> _Task_: Transcribe every line of the records below exactly, omitting the pictures from your answer.

════════════════════

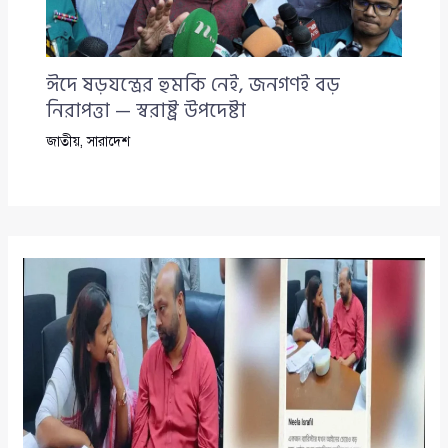
ঈদে ষড়যন্ত্রের হুমকি নেই, জনগণই বড়
নিরাপত্তা — স্বরাষ্ট্র উপদেষ্টা
জাতীয়
,
সারাদেশ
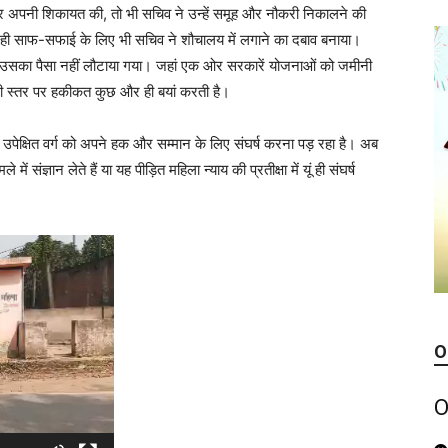
 कर अपनी शिकायत की, तो भी सचिव ने उन्हें समूह और नौकरी निकालने की
 से ही साफ-सफाई के लिए भी सचिव ने शौचालय में लगाने का दबाव बनाया।
तक उसका पैसा नहीं लौटाया गया। जहां एक ओर सरकारें योजनाओं को जमीनी
नी स्तर पर हकीकत कुछ और ही बयां करती है।
ेक्षित वर्ग को अपने हक और सम्मान के लिए संघर्ष करना पड़ रहा है। अब
ंज्ञान लेते हैं या यह पीड़ित महिला न्याय की प्रतीक्षा में यूं ही संघर्ष
O
O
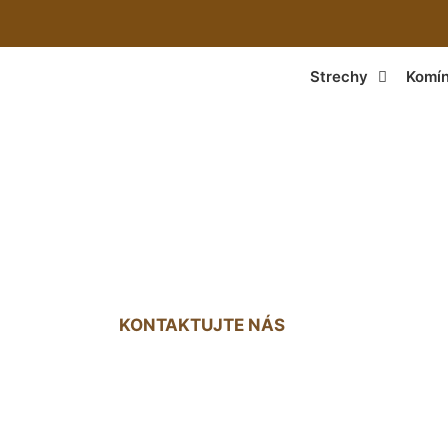
Strechy
Komí
a na dom Groißen
KONTAKTUJTE NÁS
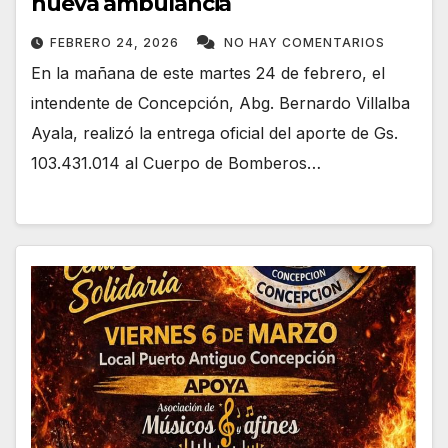
nueva ambulancia
FEBRERO 24, 2026
NO HAY COMENTARIOS
En la mañana de este martes 24 de febrero, el
intendente de Concepción, Abg. Bernardo Villalba
Ayala, realizó la entrega oficial del aporte de Gs.
103.431.014 al Cuerpo de Bomberos…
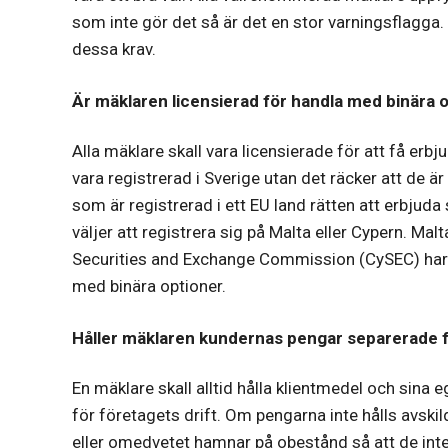
som inte gör det så är det en stor varningsflagga.
dessa krav.
Är mäklaren licensierad för handla med binära 
Alla mäklare skall vara licensierade för att få erb
vara registrerad i Sverige utan det räcker att de 
som är registrerad i ett EU land rätten att erbjuda
väljer att registrera sig på Malta eller Cypern. Mal
Securities and Exchange Commission (CySEC) har 
med binära optioner.
Håller mäklaren kundernas pengar separerade f
En mäklare skall alltid hålla klientmedel och sina 
för företagets drift. Om pengarna inte hålls avskil
eller omedvetet hamnar på obestånd så att de inte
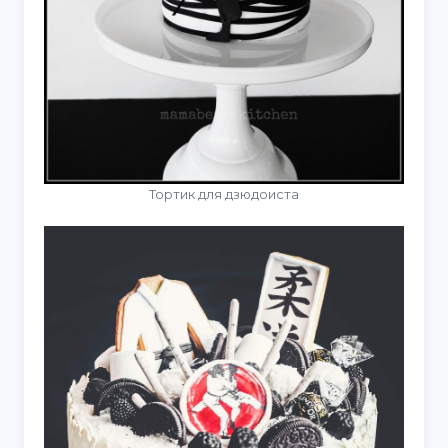
Тортик для дзюдоиста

════════════════════

> _Exercise response_:
ঈদে ষড়যন্ত্রের হুমকি নেই, জনগণই বড়
নিরাপত্তা — স্বরাষ্ট্র উপদেষ্টা
জাতীয়
,
সারাদেশ
 कर अपनी शिकायत की, तो भी सचिव ने उन्हें समूह और नौकरी निकालने की
 से ही साफ-सफाई के लिए भी सचिव ने शौचालय में लगाने का दबाव बनाया।
तक उसका पैसा नहीं लौटाया गया। जहां एक ओर सरकारें योजनाओं को जमीनी
नी स्तर पर हकीकत कुछ और ही बयां करती है।
ेक्षित वर्ग को अपने हक और सम्मान के लिए संघर्ष करना पड़ रहा है। अब
ंज्ञान लेते हैं या यह पीड़ित महिला न्याय की प्रतीक्षा में यूं ही संघर्ष
O
O
Strechy
Komí
a na dom Groißen
KONTAKTUJTE NÁS
nueva ambulancia
FEBRERO 24, 2026
NO HAY COMENTARIOS
En la mañana de este martes 24 de febrero, el
intendente de Concepción, Abg. Bernardo Villalba
Ayala, realizó la entrega oficial del aporte de Gs.
103.431.014 al Cuerpo de Bomberos…
som inte gör det så är det en stor varningsflagga.
dessa krav.
Är mäklaren licensierad för handla med binära 
Alla mäklare skall vara licensierade för att få erb
vara registrerad i Sverige utan det räcker att de 
som är registrerad i ett EU land rätten att erbjuda
väljer att registrera sig på Malta eller Cypern. Mal
Securities and Exchange Commission (CySEC) har 
med binära optioner.
Håller mäklaren kundernas pengar separerade f
En mäklare skall alltid hålla klientmedel och sina 
för företagets drift. Om pengarna inte hålls avskil
eller omedvetet hamnar på obestånd så att de inte
Тортик для дзюдоиста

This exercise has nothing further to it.